Salieron del hospital y entraron en el aparcamiento.

—Ese ha sido uno de los motivos de mi viaje a Montpelier, he estado conspirando.

—Si nos dan el Certificado de Urgencia agravaremos los números rojos —advirtió Beaton.

Llegaron hasta sus respectivos coches, que estaban aparcados uno al lado del otro. Antes de sentarse al volante, Traynor echó un vistazo al aparcamiento, que estaba en la más absoluta penumbra. Especialmente en la zona en que los árboles separaban los dos aparcamientos.

—Esta más oscuro que nunca —le gritó a Beaton—. Necesitamos esa iluminación.

—Me ocupare de ello —prometió ella.

—¡Maldita sea! —dijo Traynor—. Con todos los problemas que tenemos, aparece un maldito violador. ¿Qué se sabe de lo de anoche?

—Fue a eso de las doce —explicó Beaton—. Y esta vez no fue una enfermera, sino una de las voluntarias, Marjorie Kleber.

—¿La profesora? —preguntó Traynor.

—Sí. Aunque estaba enferma ha seguido trabajando los fines de semana.

—¿Y del violador? —preguntó Traynor.

—La misma descripción de siempre: uno ochenta de estatura, pasamontañas, etc… La señora Kebler explicó que el violador llevaba unas esposas.

—Un toque encantador —dijo Traynor—. ¿Cómo pudo escaparse?

—Tuvo mucha suerte —contestó Beaton—. El vigilante nocturno pasaba en ese momento de ronda.

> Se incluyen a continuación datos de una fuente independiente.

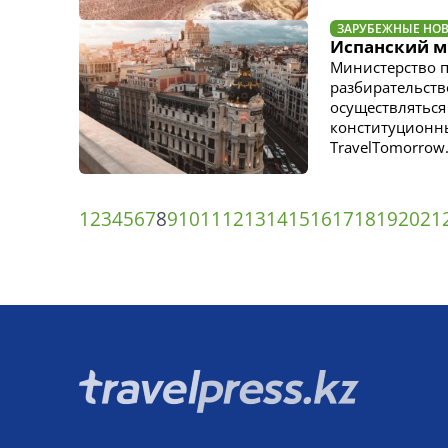
ЗАРУБЕЖНЫЕ НО
Испанский м
Министерство 
разбирательство
осуществляться
конституционные
TravelTomorrow
1
2
3
4
5
6
7
8
9
10
11
12
13
14
15
16
17
18
19
20
21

—Quizá tendríamos que incrementar el equipo de seguridad —sugirió Traynor.

—Estamos sin dinero —le recordó Beaton.

—Tal vez tendría que hablar con Wayne Robertson y pedirle que la policía nos echase una mano —dijo Traynor.

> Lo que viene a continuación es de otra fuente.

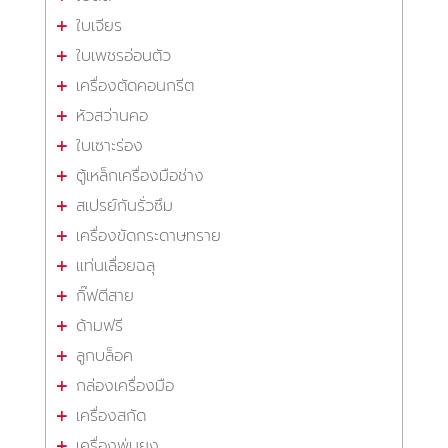
ใบเจียร
ใบเพชรอ่อนตัว
เครื่องตัดคอนกรีต
หัวสว่านคอ
ใบเซาะร่อง
ตู้เหล็กเครื่องมือช่าง
สเปรย์กันรั่วซึม
เครื่องขัดกระดาษทราย
แท่นเลื่อยฉลุ
กิ๊ฟตีสาย
ด้ามฟรี
ลูกบล็อค
กล่องเครื่องมือ
เครื่องสกัด
เครื่องพ่นยุง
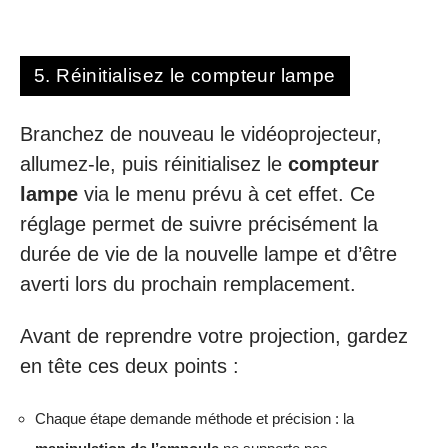
5. Réinitialisez le compteur lampe
Branchez de nouveau le vidéoprojecteur,
allumez-le, puis réinitialisez le
compteur
lampe
via le menu prévu à cet effet. Ce
réglage permet de suivre précisément la
durée de vie de la nouvelle lampe et d’être
averti lors du prochain remplacement.
Avant de reprendre votre projection, gardez
en tête ces deux points :
Chaque étape demande méthode et précision : la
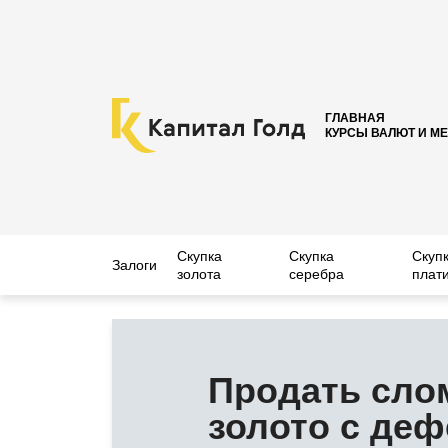
ГЛАВНАЯ
КУРСЫ ВАЛЮТ И М
Скупка
Скупка
Скуп
Залоги
золота
серебра
плат
Продать сло
золото с деф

—Ya he hablado con él. Pero Robertson no dispone de hombres como para ponernos uno fijo todas las noches.

—Me pregunto si Hodges conocía de verdad la identidad del violador.

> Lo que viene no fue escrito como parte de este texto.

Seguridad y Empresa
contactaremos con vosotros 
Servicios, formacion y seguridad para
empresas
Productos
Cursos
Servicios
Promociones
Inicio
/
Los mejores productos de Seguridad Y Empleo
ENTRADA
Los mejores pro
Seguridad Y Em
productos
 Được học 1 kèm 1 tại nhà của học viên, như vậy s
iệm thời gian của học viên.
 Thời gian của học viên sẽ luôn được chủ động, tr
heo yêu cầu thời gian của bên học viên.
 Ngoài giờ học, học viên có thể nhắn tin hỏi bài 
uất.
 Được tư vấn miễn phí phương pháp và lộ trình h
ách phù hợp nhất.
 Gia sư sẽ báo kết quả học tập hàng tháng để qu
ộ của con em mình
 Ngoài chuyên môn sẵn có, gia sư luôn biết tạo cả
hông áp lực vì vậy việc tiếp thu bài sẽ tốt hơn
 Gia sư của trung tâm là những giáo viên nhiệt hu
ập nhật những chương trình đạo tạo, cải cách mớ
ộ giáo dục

—¿Crees que su desaparición tiene algo que ver con sus sospechas? —preguntó Beaton.

—No lo había pensado —contestó Traynor encogiéndose de hombros—. Supongo que es posible. Era incapaz de guardar un secreto.

—Da miedo pensar en ello —comentó Beaton.

—Sí —respondió Traynor—. A pesar de todo, quiero estar informado de cualquier otra agresión que se produzca. Todo esto puede tener consecuencias desastrosas para el hospital.

Y, sobre todo, no quiero más sorpresas de este tipo en las reuniones del comité ejecutivo. Me dejan en muy mala posición.

—Lo siento —dijo Beaton—, pero intente hablar contigo.

A partir de ahora me asegurare de que estés informado.

—Quedamos en el Iron Horse —dijo Traynor, subiendo al coche y encendiendo el motor.